**Exercise prompt:** List each distinct email address that appears in the mailing list post below, as it is written there.

**Source document:**

+===+

[j-nsp] Junos Telemetry Interface (JTI)

Niall Donaghy niall.donaghy at geant.org
Thu Oct 11 09:02:07 EDT 2018


Fantastic news Aaron!

That tallies with our experience of deploying the 'bundle' version of OpenNTI 
for Junos ST.

We look forward to your shared experiences as you kick the tyres and - 
hopefully - incorporate this into your NMS/procedures. :)

Many thanks,
Niall


-----Original Message-----
From: Aaron Gould [mailto:aaron1 at gvtc.com]
Sent: 11 October 2018 13:59
To: juniper-nsp at puck.nether.net
Cc: James Burnett <james.burnett at geant.org>; Niall Donaghy 
<niall.donaghy at geant.org>; 'Colton Conor' <colton.conor at gmail.com>
Subject: RE: [j-nsp] Junos Telemetry Interface (JTI)

Wanted to circle back with y'all... I finally got this working...thanks to 
techmocha10 (see below) and my linux coworker genius (Dave),

I'll just copy/paste a post I just made...

+===+

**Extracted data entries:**
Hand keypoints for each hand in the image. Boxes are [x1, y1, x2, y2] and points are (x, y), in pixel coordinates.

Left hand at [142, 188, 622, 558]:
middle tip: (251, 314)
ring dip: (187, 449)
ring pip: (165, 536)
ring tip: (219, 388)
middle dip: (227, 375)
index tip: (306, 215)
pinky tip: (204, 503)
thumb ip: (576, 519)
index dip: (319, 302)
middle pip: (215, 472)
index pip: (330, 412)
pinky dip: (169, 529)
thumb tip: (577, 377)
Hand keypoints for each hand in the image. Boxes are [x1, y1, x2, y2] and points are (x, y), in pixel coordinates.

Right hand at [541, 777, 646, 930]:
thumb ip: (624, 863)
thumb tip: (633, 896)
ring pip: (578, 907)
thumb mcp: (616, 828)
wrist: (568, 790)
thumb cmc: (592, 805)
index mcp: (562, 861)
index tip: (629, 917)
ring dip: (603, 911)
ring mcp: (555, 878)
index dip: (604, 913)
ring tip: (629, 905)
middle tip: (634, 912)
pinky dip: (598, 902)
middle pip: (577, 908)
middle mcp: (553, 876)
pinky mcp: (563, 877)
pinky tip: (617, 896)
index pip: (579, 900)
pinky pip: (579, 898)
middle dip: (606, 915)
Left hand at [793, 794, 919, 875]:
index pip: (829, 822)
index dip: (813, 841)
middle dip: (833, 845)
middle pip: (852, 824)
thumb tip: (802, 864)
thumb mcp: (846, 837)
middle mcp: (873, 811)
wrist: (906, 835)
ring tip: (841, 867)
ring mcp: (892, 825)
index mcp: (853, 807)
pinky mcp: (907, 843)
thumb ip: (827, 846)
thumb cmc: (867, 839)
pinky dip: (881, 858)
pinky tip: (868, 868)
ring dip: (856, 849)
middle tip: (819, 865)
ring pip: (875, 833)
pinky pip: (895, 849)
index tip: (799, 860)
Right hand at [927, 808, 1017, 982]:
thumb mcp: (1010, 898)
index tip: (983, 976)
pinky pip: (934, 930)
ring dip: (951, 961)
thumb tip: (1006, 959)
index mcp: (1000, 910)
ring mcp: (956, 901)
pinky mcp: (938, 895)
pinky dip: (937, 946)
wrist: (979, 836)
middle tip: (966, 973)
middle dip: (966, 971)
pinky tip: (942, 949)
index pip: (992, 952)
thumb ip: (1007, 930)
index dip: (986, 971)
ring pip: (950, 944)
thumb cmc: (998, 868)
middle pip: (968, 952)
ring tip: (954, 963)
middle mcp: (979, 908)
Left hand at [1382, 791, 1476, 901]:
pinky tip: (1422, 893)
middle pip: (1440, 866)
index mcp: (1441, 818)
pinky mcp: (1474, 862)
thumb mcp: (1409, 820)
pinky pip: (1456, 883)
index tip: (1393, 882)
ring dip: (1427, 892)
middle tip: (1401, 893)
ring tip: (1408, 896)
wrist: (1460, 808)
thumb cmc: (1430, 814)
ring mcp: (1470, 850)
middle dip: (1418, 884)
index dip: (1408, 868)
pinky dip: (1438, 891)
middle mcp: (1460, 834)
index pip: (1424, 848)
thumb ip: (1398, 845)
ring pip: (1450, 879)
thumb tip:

+===+

**Answer to this problem:**
niall.donaghy at geant.org
aaron1 at gvtc.com
juniper-nsp at puck.nether.net
james.burnett at geant.org
colton.conor at gmail.com